There certainly weren't many positives to take away from a U.S. performance that saw the midfield outplayed, the defense look shaky and the attack wilt in the Nashville heat. Two days after saying his team didn't play very well, manager Bruce Arena didn't veer away from that initial postgame criticism.
"There's not a whole lot that I would say I was pleased with," Arena told reporters following training on Monday. "I thought our goalkeeping was very good. After that I'm not jumping for joy at the moment, so we've got to get a lot of things right."
To be clear, it wasn't all doom and gloom from Arena. The opportunity for improvement is still out there, but he stressed it's one that must be taken.
"I think we can continue in the tournament and advance out of group play, I think we will get better with every game," he said. "It takes a little bit of time.

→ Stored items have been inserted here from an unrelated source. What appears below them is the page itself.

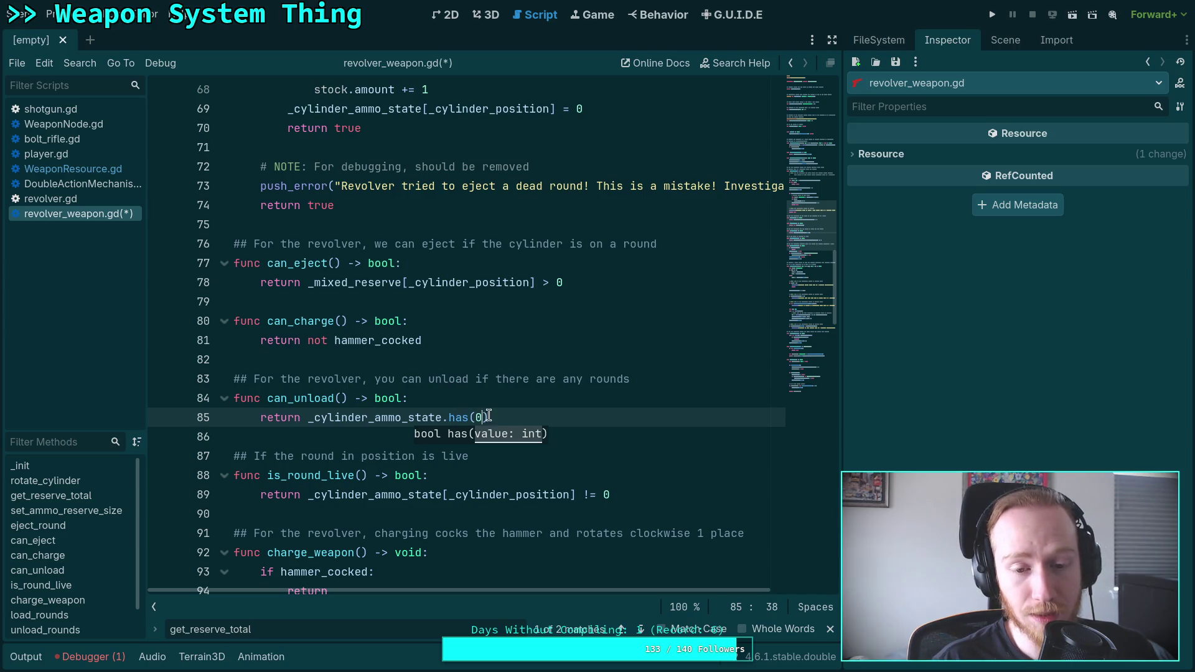
drag(488, 417, 442, 414)
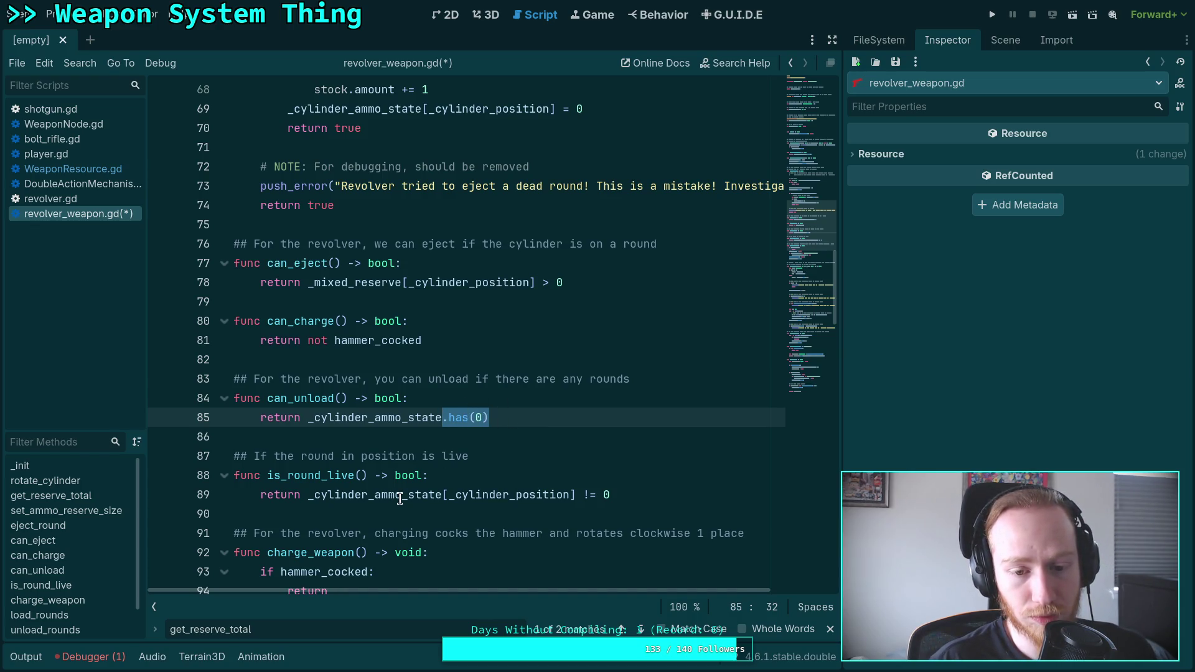
mouse_move(400, 498)
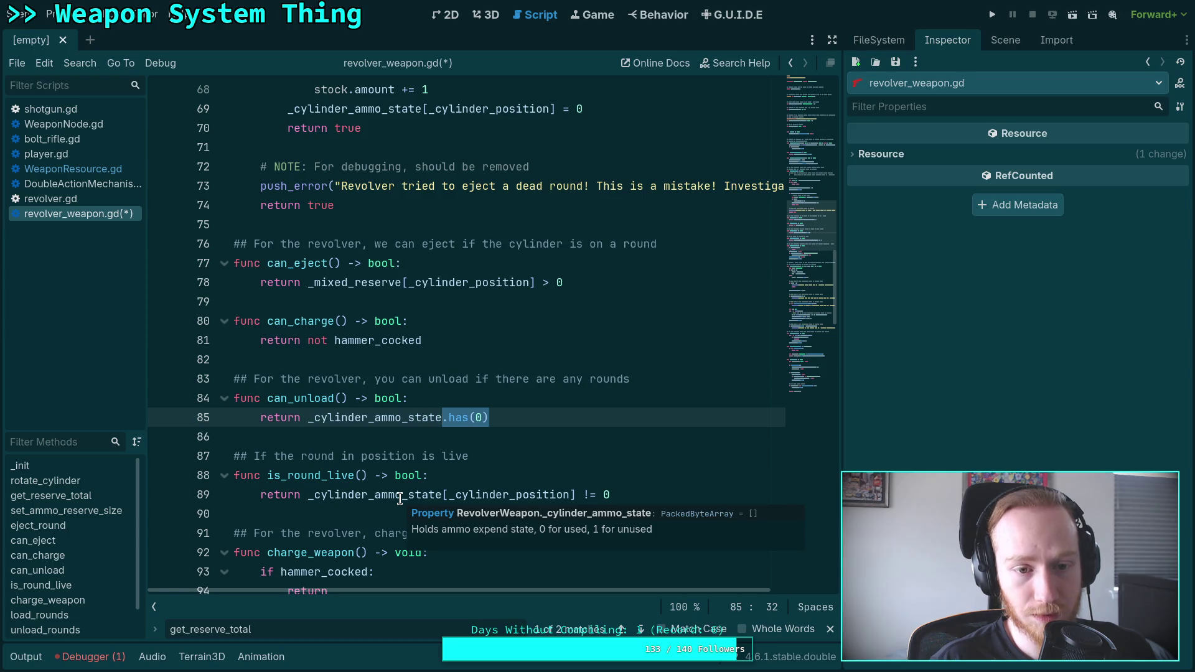
click(380, 365)
drag(513, 417, 306, 417)
click(361, 282)
double_click(361, 280)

But there's no excuses for the way we played on Saturday. We have to play better than that."
Thanks to a typically compressed Gold Cup group stage schedule that sees teams play three games in eight days, Arena had always planned on utilizing every last field player on his roster. Precisely which players will get a chance on Wednesday against Martinique is still to be determined.
"I think we're going to see a number of different players," Arena confirmed. "The position will depend on how some of our players recover, whether there's issues with any injuries, our opponent. We also have to plan for Saturday [against Nicaragua]. This week we not only have to plan for two games but we have to win both games as well. It's an important week for us, and rotating players only makes sense."
Saturday's result has added a twist to Wednesday's proceedings. Before the tournament, the U.S. team's presumed reserves had been tasked with eating up group stage minutes to keep the starters fresh. Now they have more of an opportunity to press for more playing time in the knockout rounds. It's expected that Matt Hedges will get back on the field after starting the pre-tournament friendly against Ghana. In addition, Cristian Roldan seems a near lock to spell Kellyn Acosta or Dax McCarty in the center of midfield.
It's possible Matt Miazga and Eric Lichaj might join Hedges in the back. The tournament's July start makes for awkward timing for those U.S. players performing for non-MLS clubs, given that they're trying to regain form after a brief summer break. But with the U.S. team now heading into its third week together, both Miazga and Lichaj have had a bit of time to regain some semblance of sharpness. The same is true for Club Tijuana midfielder Paul Arriola.
The wild card in all of this is New England Revolution forward Juan Agudelo. Agudelo had some bright moments in a substitute's role against Los Canaleros, and he's another player who figures to see extended minutes. The question is where. Will he partner Dom Dwyer up top, or will he drop into midfield? Agudelo has been deployed in a variety of attacking roles over the last year with the Revs, and Wednesday's game is a chance to not only push for more minutes later in the tournament but also to show off his versatility.
First things first, however. The U.S. needs a result, though in a manner different than what that phrase usually indicates. Make no mistake, the Americans are heavy favorites to prevail, with their depth providing a significant advantage over Les Matinino given the packed schedule. But the tie against Panama means that goal differential is likely to determine the group winner. It's the difference between facing the winner of Group A -- likely to be Costa Rica -- in the quarterfinals and facing one of the third-place teams, so the margin of victory on Wednesday matters.
Martinique is coming off a 2-0 win over Nicaragua -- just its third victory ever in the Gold Cup -- which was precisely the result it needed to further its knockout stage ambitions.
"When you have a team that has a win and leads the group, I think they'll come to Wednesday's game with a lot of confidence," Arena said about Martinique. "And perhaps they're saying, 'If we get one point out of this, we're advancing out of [the group stage].' I'm sure they're working collectively to have a strong defensive posture against us."
That will require the U.S. to improve in a variety of areas, namely showing more creativity in attack, controlling the tempo and managing transition situations when the ball turns over. All of this is eminently doable, and while the U.S. won't receive many plaudits for beating a team like Martinique, it will at least allow it to generate some momentum and create the kind of positive vibe that was missing on Saturday.